Zebrafish and kidney disease
The genetic cause behind kidney disease in children is often complicated and genotype-phenotype correlations are poorly understood. Our clinical geneticists and nephrologists see families who present with many different types of kidney disease, both inherited and de novo (spontaneously occurring). We’ve conducted exome sequencing (sequencing of all expressed genes in the genome) on these patients in order to identify new genetic drivers of kidney disease. We use a zebrafish model, which has been instrumental in advancing our understanding of developmental and genetic processes. This robust fish is inexpensive, produces hundreds of offspring within weeks and grows extremely fast. Already, within the first days of development the zebrafish embryo has formed the basic functional unit of a kidney, the nephron. We’re using CRISPR/Cas9 genome editing technology to generate zebrafish that carry these mutations in order to better understand the genetics behind congenital kidney disease
Bioengineering kidney tubules
We’re developing implantable bioengineered kidney tubules for patients with kidney disease. The proximal tubule is critical for healthy kidney function. It filters approximately two-thirds of all water and salts, and reabsorbs sugars and other essential nutrients. Both acute and chronic kidney disease usually manifest through the dysfunction of the proximal tubule. In a twostep approach, we’re defining biomaterials suitable for optimizing the extracellular matrix (ECM) layer, which is essential for structure and biochemical support of many cell types.

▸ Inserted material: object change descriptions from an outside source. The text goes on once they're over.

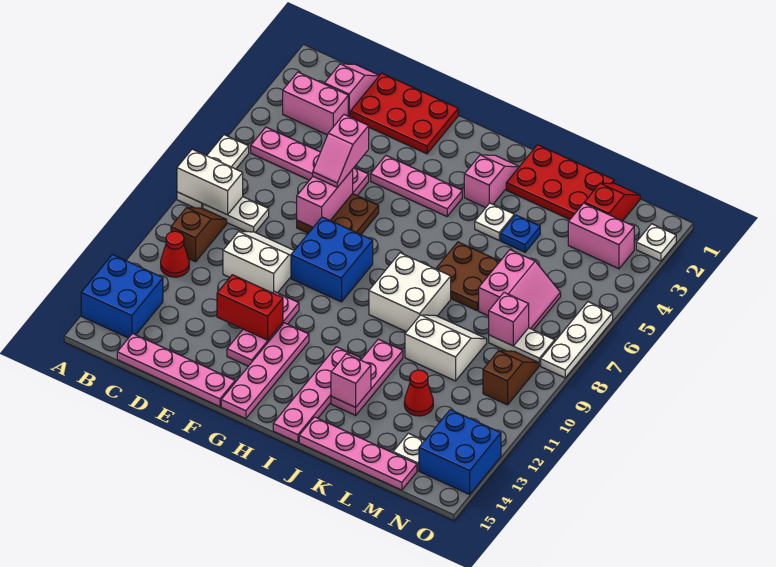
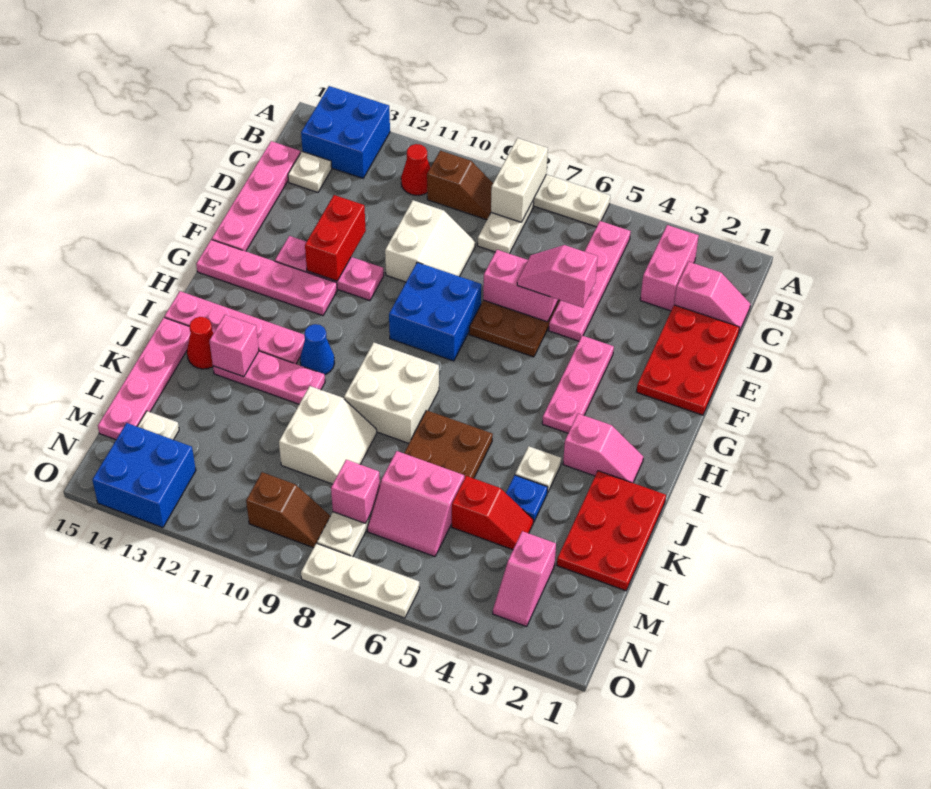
none -> blue cone I11 level 1
red cone L12 level 1 -> red cone J14 level 1
red slope M1:M2 level 1 top 2 -> red slope L4:L5 level 1 top 5
pink brick M3:N3 level 1 -> pink slope M3:N3 level 1 top M
white plate O2 level 1 -> white plate C14 level 1

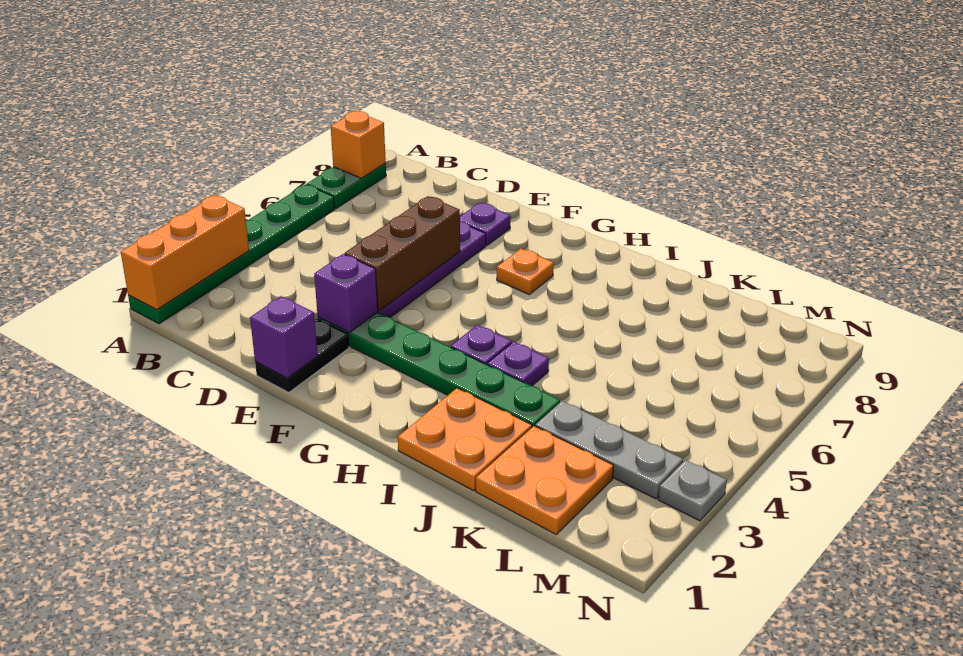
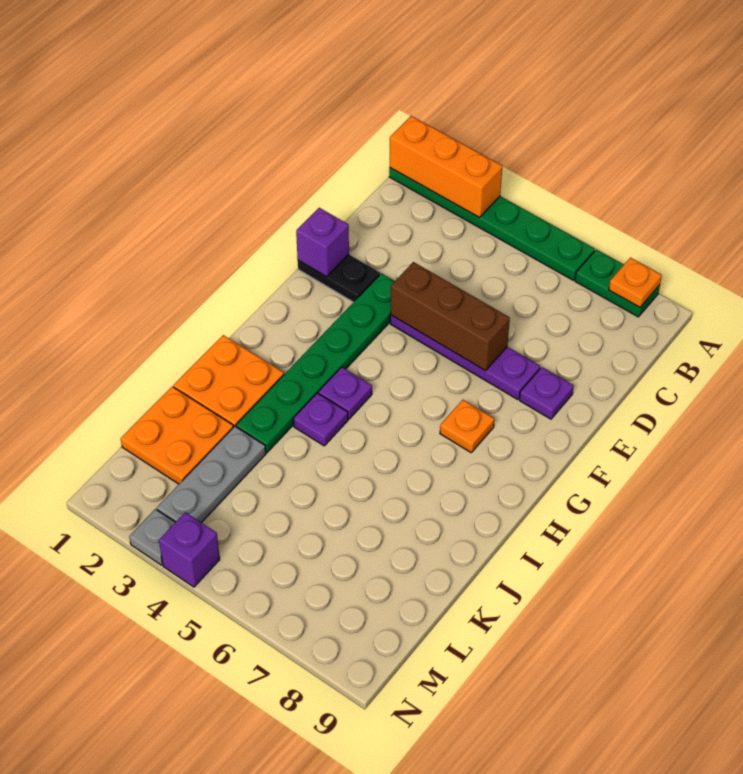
orange brick A8 level 2 -> orange plate A8 level 2
purple brick E3 level 2 -> purple brick N4 level 1

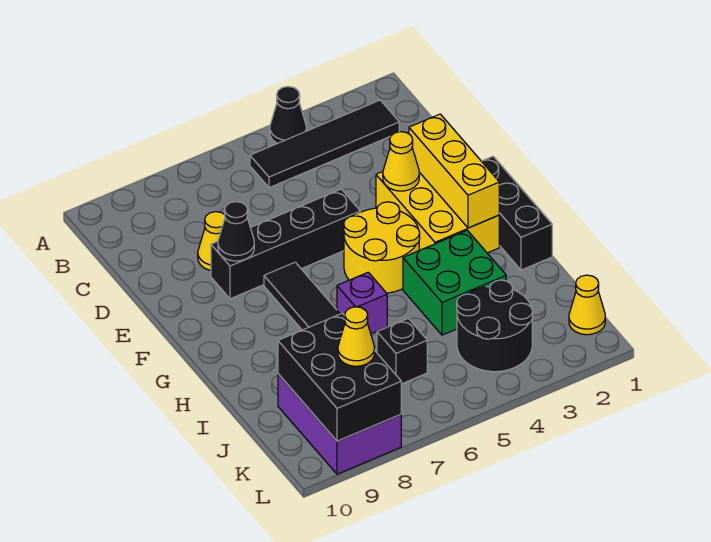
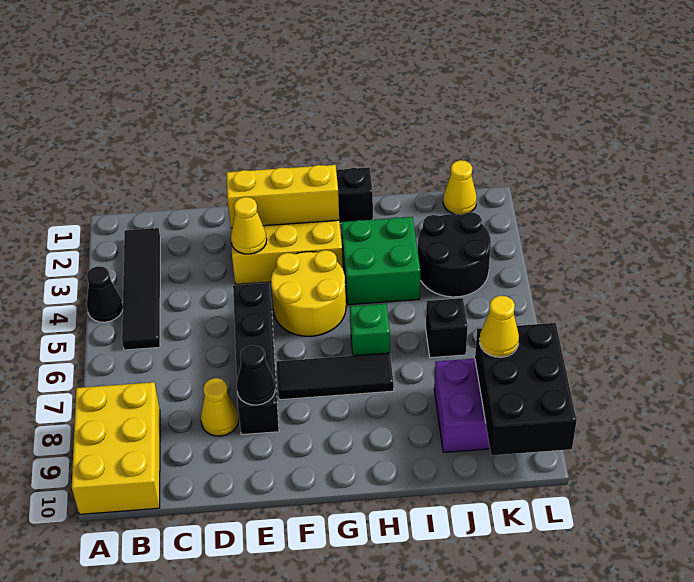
none -> yellow brick A8:B10 level 1
purple brick H6 level 1 -> green brick H6 level 1
black brick J8:L9 level 2 -> black brick K8:L10 level 2

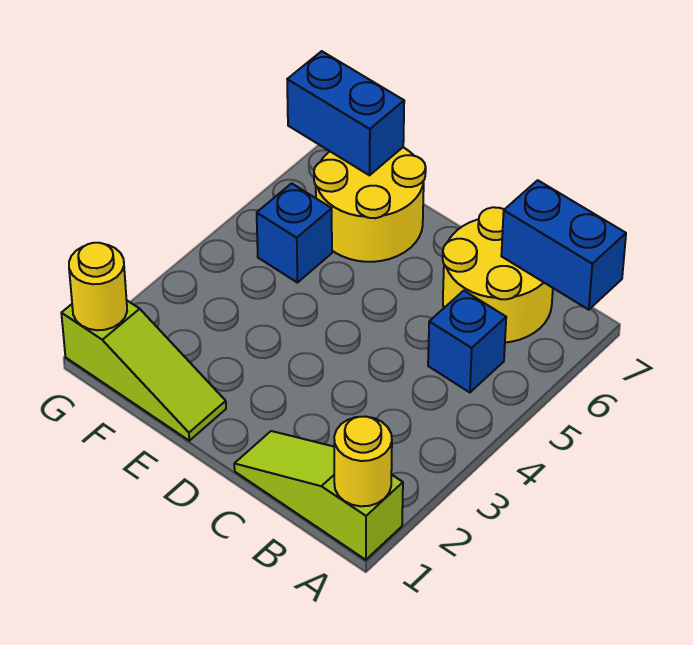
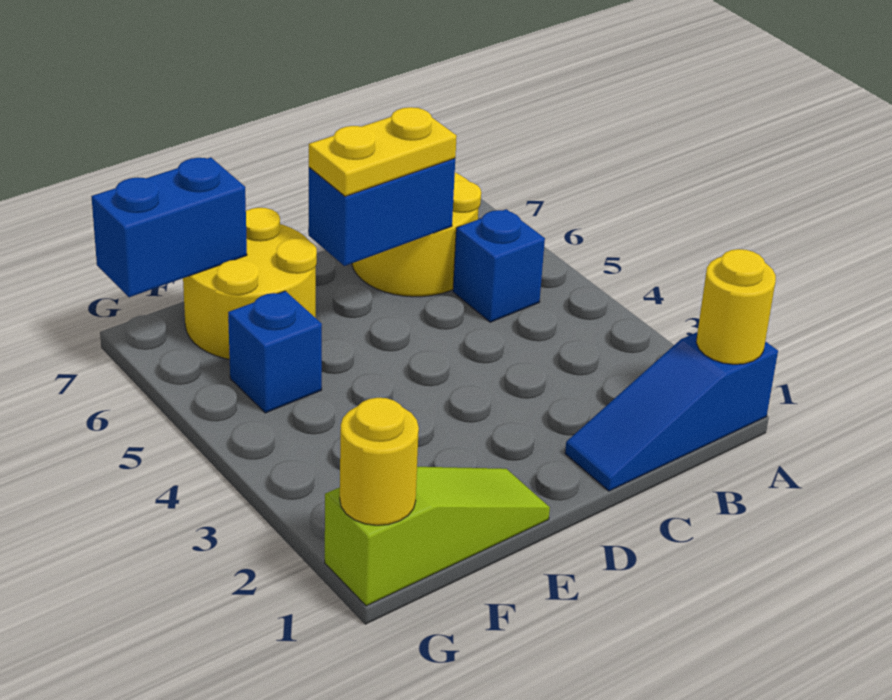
lime slope A1:C1 level 1 top A -> blue slope A1:C1 level 1 top A
blue brick A7:B7 level 2 -> blue brick C6:D6 level 2
none -> yellow plate C6:D6 level 3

Abnormal accumulation of the ECM leads to fibrosis, a hallmark of chronic kidney disease. We’re also culturing mini-kidney organs (organoids) from patient iPS cells, and combining these with a hollow fibrous membrane. We believe that this 3D bioengineered kidney tubule, when transplanted, will help replace normal kidney function.
Amazingly, there are about 1 million nephrons in each kidney. These tubular structures are the functional units of the kidney and actively remove waste. After kidney injury, tubule cell death is normally followed by regeneration, however, for kidney patients this ability is insufficient. We’re using kidney organoids from human kidney biopsies or urine to study renal stem cells in kidney development, maintenance and regeneration. Moreover, organoids can be used to expand renal cells for the development of bioartificial kidneys. Interestingly, we have found that progressive renal failure is associated with an increased number of cells that can no longer divide. We’re trying to understand how to help cells make the choice to start proliferating again, or otherwise to die, in order to coax a more effective kidney regeneration process.